EXTRAIT SOURCE:
Les Juifs du monde entier ont observé hier Tisha Be'av, une fête juive qui commémore la destruction des Temples anciens à Jérusalem.
Sombre coïncidence, cette année, le 1er Août partage la même date du calendrier grégorien qu'un autre triste anniversaire de l'histoire juive.
Le 1er août 1944 est la date à laquelle Anne Frank a consigné ses deniers mots dans son journal, au terme de la période de deux ans durant laquelle sa famille est restée cachée dans le grenier d'Opekta, l'ancien lieu d'affaires de son père Otto, à Amsterdam.
La famille Frank s'est cachée dans l’annexe le 12 juin 1942 et Anne a commencé à écrire dans son journal deux jours plus tard, le 14. Du 14 juin 1942 au 1er août 1944, l'adolescente a documenté dans son journal la vie dans le grenier, qu'elle a adressé à une amie imaginaire nommée «Kitty», devenant finalement l'un des récits de première main le plus complet émanant d'une victime de l'Holocauste.
Les occupants originaux du grenier étaient Anne, sa sœur aînée Margot et leurs parents Otto et Edith. Trois membres de la famille van Pels - Hermann, Auguste et leur fils Peter - et Fritz Pfeffer, un dentiste né en Allemagne, se sont joints à eux dans le grenier plus tard en 1942.

CONSIGNE A: Recopiez mot pour mot chaque ligne de la liste en japonais placée plus bas, de la première à la dernière.
L'extrait et la liste sont deux documents sans rapport l'un avec l'autre.

DONNÉES DE L'EXERCICE:
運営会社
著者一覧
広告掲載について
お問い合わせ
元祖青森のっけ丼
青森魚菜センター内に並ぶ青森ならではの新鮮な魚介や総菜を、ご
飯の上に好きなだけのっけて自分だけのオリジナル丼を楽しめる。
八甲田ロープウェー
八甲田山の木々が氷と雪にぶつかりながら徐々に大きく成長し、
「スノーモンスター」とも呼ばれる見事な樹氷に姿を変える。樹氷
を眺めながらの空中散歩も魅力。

CONSIGNE B:
Répondez à ces questions sur l'extrait consacré à Anne Frank :
(i) À quelle date la famille Frank s'est-elle cachée dans l'annexe ?
(ii) Quel nom portait l'amie imaginaire à qui Anne adressait son journal ?
(iii) Quelle était la profession de Fritz Pfeffer ?

RÉPONSE A:
運営会社
著者一覧
広告掲載について
お問い合わせ
元祖青森のっけ丼
青森魚菜センター内に並ぶ青森ならではの新鮮な魚介や総菜を、ご
飯の上に好きなだけのっけて自分だけのオリジナル丼を楽しめる。
八甲田ロープウェー
八甲田山の木々が氷と雪にぶつかりながら徐々に大きく成長し、
「スノーモンスター」とも呼ばれる見事な樹氷に姿を変える。樹氷
を眺めながらの空中散歩も魅力。

RÉPONSE B:
(i) Le 12 juin 1942.
(ii) Kitty.
(iii) Dentiste.